Indian Space Debris | 22 Aug 2019
According to the latest assessment of space debris by National Aeronautics and Space Administration (NASA), out of the 101 pieces of debris (big enough to be tracked) created by India’s Anti-Satellite System(A-SAT) test, 49 continued to remain in orbit.
- It is possible that more pieces, smaller ones, created from the test, are floating around but were not being tracked.
- It has been estimated that nearly 400 pieces were created from India’s test.
- After the test, India had said that, since the test was carried out in the lower atmosphere, it did not expect to add any significant amount of space debris.
- Whatever debris is generated will decay and fall back on to the earth within weeks.
- The report is the first credible estimation in public domain of the amount of debris created by India’s anti-satellite test (conducted on 27th March, 2019) and what remains of it four months down the line.
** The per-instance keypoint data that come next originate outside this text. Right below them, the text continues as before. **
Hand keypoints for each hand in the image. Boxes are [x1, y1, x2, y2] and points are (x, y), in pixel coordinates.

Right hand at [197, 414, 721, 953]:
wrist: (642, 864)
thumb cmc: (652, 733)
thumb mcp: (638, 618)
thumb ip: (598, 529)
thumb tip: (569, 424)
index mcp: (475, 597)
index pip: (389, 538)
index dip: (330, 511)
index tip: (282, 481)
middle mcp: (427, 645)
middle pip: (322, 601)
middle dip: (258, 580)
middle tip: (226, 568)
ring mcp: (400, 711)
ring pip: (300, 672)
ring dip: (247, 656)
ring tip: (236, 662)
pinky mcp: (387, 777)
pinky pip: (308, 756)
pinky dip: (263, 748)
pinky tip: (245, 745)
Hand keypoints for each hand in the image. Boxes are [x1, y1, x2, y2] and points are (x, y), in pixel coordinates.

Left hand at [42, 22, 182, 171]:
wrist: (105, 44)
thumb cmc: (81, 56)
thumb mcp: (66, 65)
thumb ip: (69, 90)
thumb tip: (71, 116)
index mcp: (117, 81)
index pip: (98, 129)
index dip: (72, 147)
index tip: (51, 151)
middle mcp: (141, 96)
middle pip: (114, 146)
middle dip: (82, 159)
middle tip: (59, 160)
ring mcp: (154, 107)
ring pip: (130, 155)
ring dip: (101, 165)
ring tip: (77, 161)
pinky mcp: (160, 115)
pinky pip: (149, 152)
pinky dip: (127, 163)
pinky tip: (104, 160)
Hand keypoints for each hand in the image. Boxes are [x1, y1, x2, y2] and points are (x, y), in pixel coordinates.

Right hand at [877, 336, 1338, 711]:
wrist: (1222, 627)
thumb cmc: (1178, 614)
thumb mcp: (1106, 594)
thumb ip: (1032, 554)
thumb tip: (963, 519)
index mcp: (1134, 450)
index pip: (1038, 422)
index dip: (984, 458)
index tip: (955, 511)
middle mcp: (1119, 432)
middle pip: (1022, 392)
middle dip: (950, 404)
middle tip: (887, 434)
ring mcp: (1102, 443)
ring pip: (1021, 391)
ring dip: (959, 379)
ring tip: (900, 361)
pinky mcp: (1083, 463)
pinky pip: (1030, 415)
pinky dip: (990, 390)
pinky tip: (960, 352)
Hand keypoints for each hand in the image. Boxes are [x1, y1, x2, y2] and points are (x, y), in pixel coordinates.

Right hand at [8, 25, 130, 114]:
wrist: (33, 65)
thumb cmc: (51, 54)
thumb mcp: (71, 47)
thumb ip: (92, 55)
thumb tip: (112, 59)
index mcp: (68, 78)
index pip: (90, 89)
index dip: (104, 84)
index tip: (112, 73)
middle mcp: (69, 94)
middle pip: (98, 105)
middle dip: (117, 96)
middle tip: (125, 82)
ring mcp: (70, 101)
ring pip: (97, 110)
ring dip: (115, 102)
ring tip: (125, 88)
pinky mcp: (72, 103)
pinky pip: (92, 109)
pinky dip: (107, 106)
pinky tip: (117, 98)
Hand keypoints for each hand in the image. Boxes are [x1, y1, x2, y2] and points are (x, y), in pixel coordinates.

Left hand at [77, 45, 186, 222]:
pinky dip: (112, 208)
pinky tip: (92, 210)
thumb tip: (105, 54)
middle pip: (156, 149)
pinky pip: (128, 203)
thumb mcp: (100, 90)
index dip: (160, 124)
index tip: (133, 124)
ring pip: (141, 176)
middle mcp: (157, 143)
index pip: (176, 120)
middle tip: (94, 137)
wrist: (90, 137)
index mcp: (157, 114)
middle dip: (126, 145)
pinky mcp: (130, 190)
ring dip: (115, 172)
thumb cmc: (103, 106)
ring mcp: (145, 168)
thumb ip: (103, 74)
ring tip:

- India had 97 functional, and non-functional but intact satellites in space as on 30th June 2019 , and 157 pieces of trackable space debris, including fragments of rockets that become junk after delivering their payloads in their specified orbits.
- This is a very small proportion of the total of 19,404 large objects in space sent by all countries, of which 14,432 are debris and junk parts of used rockets.
India’s Anti-Satellite Test
- India had shot down its 740-kg Microsat-R satellite on 27th March, 2019 in a demonstration of its capability to destroy a space-based infrastructure of an enemy country.
- That anti-satellite test made India, only the fourth country in the world, to have demonstrated such capability.